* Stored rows
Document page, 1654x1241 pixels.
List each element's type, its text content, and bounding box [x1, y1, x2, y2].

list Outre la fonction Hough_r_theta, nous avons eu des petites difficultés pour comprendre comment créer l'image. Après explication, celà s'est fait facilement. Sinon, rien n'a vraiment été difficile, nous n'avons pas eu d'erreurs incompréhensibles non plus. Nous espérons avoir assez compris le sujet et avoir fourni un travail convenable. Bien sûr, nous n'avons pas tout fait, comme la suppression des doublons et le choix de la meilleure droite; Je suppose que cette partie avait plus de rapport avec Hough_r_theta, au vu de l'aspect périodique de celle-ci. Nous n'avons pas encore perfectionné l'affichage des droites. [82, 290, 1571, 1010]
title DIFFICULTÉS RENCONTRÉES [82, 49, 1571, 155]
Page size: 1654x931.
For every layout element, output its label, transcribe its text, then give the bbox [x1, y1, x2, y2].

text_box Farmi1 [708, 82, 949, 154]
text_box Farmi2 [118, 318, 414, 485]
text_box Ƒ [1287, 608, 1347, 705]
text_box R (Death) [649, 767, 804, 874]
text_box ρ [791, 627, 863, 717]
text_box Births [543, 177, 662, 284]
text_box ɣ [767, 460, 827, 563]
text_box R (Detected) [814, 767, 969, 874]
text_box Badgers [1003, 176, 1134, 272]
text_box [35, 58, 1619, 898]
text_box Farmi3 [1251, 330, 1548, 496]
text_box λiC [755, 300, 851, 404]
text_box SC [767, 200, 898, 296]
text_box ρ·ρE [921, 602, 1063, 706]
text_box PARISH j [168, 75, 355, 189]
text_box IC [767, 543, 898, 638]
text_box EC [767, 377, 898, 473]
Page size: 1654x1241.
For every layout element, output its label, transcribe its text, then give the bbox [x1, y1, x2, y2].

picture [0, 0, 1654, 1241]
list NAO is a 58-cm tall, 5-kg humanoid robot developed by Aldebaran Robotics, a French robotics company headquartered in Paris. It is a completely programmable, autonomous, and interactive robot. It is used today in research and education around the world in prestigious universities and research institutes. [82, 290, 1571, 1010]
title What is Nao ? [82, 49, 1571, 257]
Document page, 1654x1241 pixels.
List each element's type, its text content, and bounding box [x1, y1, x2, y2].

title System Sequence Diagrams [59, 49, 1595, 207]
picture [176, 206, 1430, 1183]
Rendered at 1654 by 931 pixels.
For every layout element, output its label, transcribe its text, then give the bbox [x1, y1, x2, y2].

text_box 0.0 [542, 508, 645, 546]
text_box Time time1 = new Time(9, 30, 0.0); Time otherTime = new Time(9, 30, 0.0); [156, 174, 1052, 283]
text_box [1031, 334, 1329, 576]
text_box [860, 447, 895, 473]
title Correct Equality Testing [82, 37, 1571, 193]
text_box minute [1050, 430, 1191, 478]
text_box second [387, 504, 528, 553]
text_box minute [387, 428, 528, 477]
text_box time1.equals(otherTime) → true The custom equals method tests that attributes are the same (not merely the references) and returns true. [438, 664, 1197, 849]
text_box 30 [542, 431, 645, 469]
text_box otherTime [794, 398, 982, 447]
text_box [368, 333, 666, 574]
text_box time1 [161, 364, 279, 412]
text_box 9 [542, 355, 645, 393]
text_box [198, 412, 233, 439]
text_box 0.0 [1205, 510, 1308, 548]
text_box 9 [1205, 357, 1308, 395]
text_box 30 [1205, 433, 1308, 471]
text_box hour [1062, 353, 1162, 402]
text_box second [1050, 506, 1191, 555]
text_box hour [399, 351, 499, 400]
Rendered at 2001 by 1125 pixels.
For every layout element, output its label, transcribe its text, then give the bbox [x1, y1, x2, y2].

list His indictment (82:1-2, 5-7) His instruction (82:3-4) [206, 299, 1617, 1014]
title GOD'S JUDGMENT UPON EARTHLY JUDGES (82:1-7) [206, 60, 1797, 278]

* WHAT TO WORK ON
Please reproduce every one of the rows above once more, character for character, with nothing changed.

* FINISHED ANSWER
Document page, 1654x1241 pixels.
List each element's type, its text content, and bounding box [x1, y1, x2, y2].

list Outre la fonction Hough_r_theta, nous avons eu des petites difficultés pour comprendre comment créer l'image. Après explication, celà s'est fait facilement. Sinon, rien n'a vraiment été difficile, nous n'avons pas eu d'erreurs incompréhensibles non plus. Nous espérons avoir assez compris le sujet et avoir fourni un travail convenable. Bien sûr, nous n'avons pas tout fait, comme la suppression des doublons et le choix de la meilleure droite; Je suppose que cette partie avait plus de rapport avec Hough_r_theta, au vu de l'aspect périodique de celle-ci. Nous n'avons pas encore perfectionné l'affichage des droites. [82, 290, 1571, 1010]
title DIFFICULTÉS RENCONTRÉES [82, 49, 1571, 155]
Page size: 1654x931.
For every layout element, output its label, transcribe its text, then give the bbox [x1, y1, x2, y2].

text_box Farmi1 [708, 82, 949, 154]
text_box Farmi2 [118, 318, 414, 485]
text_box Ƒ [1287, 608, 1347, 705]
text_box R (Death) [649, 767, 804, 874]
text_box ρ [791, 627, 863, 717]
text_box Births [543, 177, 662, 284]
text_box ɣ [767, 460, 827, 563]
text_box R (Detected) [814, 767, 969, 874]
text_box Badgers [1003, 176, 1134, 272]
text_box [35, 58, 1619, 898]
text_box Farmi3 [1251, 330, 1548, 496]
text_box λiC [755, 300, 851, 404]
text_box SC [767, 200, 898, 296]
text_box ρ·ρE [921, 602, 1063, 706]
text_box PARISH j [168, 75, 355, 189]
text_box IC [767, 543, 898, 638]
text_box EC [767, 377, 898, 473]
Page size: 1654x1241.
For every layout element, output its label, transcribe its text, then give the bbox [x1, y1, x2, y2].

picture [0, 0, 1654, 1241]
list NAO is a 58-cm tall, 5-kg humanoid robot developed by Aldebaran Robotics, a French robotics company headquartered in Paris. It is a completely programmable, autonomous, and interactive robot. It is used today in research and education around the world in prestigious universities and research institutes. [82, 290, 1571, 1010]
title What is Nao ? [82, 49, 1571, 257]
Document page, 1654x1241 pixels.
List each element's type, its text content, and bounding box [x1, y1, x2, y2].

title System Sequence Diagrams [59, 49, 1595, 207]
picture [176, 206, 1430, 1183]
Rendered at 1654 by 931 pixels.
For every layout element, output its label, transcribe its text, then give the bbox [x1, y1, x2, y2].

text_box 0.0 [542, 508, 645, 546]
text_box Time time1 = new Time(9, 30, 0.0); Time otherTime = new Time(9, 30, 0.0); [156, 174, 1052, 283]
text_box [1031, 334, 1329, 576]
text_box [860, 447, 895, 473]
title Correct Equality Testing [82, 37, 1571, 193]
text_box minute [1050, 430, 1191, 478]
text_box second [387, 504, 528, 553]
text_box minute [387, 428, 528, 477]
text_box time1.equals(otherTime) → true The custom equals method tests that attributes are the same (not merely the references) and returns true. [438, 664, 1197, 849]
text_box 30 [542, 431, 645, 469]
text_box otherTime [794, 398, 982, 447]
text_box [368, 333, 666, 574]
text_box time1 [161, 364, 279, 412]
text_box 9 [542, 355, 645, 393]
text_box [198, 412, 233, 439]
text_box 0.0 [1205, 510, 1308, 548]
text_box 9 [1205, 357, 1308, 395]
text_box 30 [1205, 433, 1308, 471]
text_box hour [1062, 353, 1162, 402]
text_box second [1050, 506, 1191, 555]
text_box hour [399, 351, 499, 400]
Rendered at 2001 by 1125 pixels.
For every layout element, output its label, transcribe its text, then give the bbox [x1, y1, x2, y2].

list His indictment (82:1-2, 5-7) His instruction (82:3-4) [206, 299, 1617, 1014]
title GOD'S JUDGMENT UPON EARTHLY JUDGES (82:1-7) [206, 60, 1797, 278]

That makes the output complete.